:: Task requirements ::
- A) Retype the passage from the article on royal hunters word for word, starting at "Photo Courtesy of" and ending after "always the case.".
- B) According to the article on royal hunters, in what year did Prince Abdorreza Pahlavi receive the Weatherby Award?

[Start of Passage provided]

Where Hunting Happens, Conservation Happens™

Record-book Royalty

By PJ DelHomme 

Over the years, North America has hosted more than a few hunters with sovereign titles and royal lineage. A few have entered their game into the Boone and Crockett records. 

Photo Courtesy of Park County Archives Collection

While some consider horse racing or polo the sport of kings, many of us in North America recognize hunting as an important pastime of royalty and commoners alike. This wasn’t always the case.

Take medieval Europe, a time of knights on horseback, kings, and famines. The animals in the forest belonged to the nobility, be it a king, duke, earl, or baron. If a peasant killed a deer to roast over his family’s spit, the offense could be punishable by death. Fast forward 500 years and sail across the Atlantic. The laws governing what can be hunted by whom are different in the United States. As part of the North American Model of Conservation, wildlife is held in the public trust and managed by the states—not a king. In addition, those of us possessing the proper tags and licenses are allowed to hunt that wildlife, from peasants to politicians.

The democracy of the hunt allows citizens from other states and foreign countries, including royalty, to hunt North American species, assuming they possess the required permits. Granted, the field experiences of those who rule nations tend to differ substantially from those who simply buy a tag and take to the hills. Over the years, numerous nobles have hunted and continue to hunt our bountiful wildlife. A few royal hunters have entered their game into the Boone and Crockett records, and a handful of others have not.

H.I.H Abdorreza Pahlavi

His Imperial Highness (H.I.H) Prince Abdorreza Pahlavi of Iran was the half-brother of the last Iranian monarch, Shah Mohammad Reza Pahlavi. Before his exile from Iran because of the Iranian Revolution in 1979, the prince used his position and contacts to conserve big game resources in both Iran and around the world. A Harvard graduate who studied government and economics, Prince Abdorezza was the founder and president of the International Foundation for the Conservation of Game (IGF). He also worked to create Iran’s first game laws and more than 20 million acres of reserves and parks in Iran. For his conservation efforts, he was presented with the Weatherby Award in 1962, whose winners include Jack O’Connor, Jim Shockey, and Craig Boddington.

[End of Passage provided]
[Start of Dataset extract]

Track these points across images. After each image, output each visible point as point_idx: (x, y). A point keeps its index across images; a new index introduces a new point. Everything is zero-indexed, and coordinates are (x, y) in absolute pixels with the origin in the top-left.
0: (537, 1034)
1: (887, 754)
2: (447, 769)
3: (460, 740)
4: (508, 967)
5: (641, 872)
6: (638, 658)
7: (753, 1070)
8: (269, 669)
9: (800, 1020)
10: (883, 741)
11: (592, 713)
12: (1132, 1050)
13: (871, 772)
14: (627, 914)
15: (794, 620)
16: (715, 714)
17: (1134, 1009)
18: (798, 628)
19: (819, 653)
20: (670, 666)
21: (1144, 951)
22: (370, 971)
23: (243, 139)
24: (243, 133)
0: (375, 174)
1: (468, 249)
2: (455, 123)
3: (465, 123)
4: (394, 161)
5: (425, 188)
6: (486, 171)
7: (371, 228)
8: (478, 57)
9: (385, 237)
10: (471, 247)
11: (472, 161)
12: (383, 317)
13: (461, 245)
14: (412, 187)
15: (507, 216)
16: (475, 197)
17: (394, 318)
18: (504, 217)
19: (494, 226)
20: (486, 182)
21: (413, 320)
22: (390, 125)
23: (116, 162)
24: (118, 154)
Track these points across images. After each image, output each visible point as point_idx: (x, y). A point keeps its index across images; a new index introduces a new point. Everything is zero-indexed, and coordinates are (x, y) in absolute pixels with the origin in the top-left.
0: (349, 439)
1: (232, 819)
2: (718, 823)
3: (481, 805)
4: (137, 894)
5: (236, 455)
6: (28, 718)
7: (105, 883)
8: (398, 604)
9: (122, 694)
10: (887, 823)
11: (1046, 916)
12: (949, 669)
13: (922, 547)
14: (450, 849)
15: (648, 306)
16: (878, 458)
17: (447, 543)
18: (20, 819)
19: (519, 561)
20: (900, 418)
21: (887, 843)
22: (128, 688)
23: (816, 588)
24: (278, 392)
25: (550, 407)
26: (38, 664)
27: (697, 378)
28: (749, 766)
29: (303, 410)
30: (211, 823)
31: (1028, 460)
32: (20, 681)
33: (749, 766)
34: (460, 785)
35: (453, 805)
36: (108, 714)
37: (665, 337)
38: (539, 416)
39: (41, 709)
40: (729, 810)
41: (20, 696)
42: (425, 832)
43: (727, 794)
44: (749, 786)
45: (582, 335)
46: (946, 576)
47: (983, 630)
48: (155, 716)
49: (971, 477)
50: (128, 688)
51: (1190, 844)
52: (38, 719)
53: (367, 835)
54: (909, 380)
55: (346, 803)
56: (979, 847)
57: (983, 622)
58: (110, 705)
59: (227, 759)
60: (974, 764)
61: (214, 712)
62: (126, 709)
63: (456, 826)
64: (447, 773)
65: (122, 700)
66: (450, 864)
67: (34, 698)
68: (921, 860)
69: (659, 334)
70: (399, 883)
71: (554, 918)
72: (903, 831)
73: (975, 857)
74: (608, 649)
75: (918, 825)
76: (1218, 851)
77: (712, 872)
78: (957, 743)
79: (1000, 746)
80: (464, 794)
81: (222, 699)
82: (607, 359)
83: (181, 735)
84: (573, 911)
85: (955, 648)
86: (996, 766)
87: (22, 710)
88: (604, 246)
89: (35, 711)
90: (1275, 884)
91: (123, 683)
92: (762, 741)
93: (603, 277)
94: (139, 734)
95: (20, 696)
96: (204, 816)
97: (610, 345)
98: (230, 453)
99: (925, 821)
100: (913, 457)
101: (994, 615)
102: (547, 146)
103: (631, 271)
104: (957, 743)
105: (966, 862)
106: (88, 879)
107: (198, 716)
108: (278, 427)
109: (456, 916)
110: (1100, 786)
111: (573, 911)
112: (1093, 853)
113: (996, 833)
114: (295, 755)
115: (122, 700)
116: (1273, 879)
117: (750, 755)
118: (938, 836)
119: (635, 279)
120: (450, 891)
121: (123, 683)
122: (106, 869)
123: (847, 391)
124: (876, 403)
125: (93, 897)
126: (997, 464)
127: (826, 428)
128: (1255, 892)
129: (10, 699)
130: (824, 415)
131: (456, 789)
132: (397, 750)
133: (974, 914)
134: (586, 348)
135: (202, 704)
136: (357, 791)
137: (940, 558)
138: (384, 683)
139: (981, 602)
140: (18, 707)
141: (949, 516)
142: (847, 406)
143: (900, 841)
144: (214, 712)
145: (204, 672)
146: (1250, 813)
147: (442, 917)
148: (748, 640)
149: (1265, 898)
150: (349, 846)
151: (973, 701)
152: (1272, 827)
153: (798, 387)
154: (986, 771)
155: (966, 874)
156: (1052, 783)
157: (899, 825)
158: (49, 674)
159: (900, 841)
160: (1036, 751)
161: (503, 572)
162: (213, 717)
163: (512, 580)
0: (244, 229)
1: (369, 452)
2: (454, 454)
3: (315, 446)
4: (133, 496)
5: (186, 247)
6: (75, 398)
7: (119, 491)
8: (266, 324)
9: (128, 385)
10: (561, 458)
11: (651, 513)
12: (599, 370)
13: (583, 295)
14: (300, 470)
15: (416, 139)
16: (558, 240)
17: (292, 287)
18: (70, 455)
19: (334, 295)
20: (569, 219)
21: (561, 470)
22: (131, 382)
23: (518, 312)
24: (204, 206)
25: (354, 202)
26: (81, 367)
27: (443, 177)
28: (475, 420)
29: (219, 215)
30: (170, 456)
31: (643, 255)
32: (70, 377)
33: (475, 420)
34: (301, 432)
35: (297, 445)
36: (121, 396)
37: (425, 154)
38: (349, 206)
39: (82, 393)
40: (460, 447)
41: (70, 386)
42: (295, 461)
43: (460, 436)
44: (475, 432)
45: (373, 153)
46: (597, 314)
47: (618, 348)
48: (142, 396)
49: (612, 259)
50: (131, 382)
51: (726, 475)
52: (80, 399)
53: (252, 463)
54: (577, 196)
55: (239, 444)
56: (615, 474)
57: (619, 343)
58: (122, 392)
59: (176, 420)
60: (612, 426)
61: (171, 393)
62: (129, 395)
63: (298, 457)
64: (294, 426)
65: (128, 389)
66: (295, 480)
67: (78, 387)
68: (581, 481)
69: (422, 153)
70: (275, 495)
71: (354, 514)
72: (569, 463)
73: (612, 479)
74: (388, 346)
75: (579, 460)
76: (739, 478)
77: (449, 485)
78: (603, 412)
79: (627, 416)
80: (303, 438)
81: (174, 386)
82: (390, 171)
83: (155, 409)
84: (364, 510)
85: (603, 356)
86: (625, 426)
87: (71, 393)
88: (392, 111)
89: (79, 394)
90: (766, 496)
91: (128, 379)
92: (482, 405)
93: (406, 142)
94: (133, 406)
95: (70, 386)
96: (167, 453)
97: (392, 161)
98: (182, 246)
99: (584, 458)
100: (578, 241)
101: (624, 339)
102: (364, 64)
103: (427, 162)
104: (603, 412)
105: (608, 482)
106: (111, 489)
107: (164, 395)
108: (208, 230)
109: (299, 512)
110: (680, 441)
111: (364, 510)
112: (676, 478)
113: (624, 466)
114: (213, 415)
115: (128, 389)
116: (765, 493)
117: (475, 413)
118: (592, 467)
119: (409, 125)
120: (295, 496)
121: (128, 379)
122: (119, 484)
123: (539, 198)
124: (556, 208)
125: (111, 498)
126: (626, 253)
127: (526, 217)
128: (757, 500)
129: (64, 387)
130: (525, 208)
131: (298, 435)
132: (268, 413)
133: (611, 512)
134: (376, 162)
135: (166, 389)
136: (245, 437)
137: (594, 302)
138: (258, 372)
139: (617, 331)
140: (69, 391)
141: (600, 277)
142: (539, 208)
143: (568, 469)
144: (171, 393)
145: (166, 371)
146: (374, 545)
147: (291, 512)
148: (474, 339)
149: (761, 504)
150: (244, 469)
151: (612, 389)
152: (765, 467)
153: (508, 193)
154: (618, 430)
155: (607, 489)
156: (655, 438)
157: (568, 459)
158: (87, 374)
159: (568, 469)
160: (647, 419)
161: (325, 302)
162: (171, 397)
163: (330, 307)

[End of Dataset extract]

:: Full solutions ::
- A)
Photo Courtesy of Park County Archives Collection

While some consider horse racing or polo the sport of kings, many of us in North America recognize hunting as an important pastime of royalty and commoners alike. This wasn’t always the case.

- B) 1962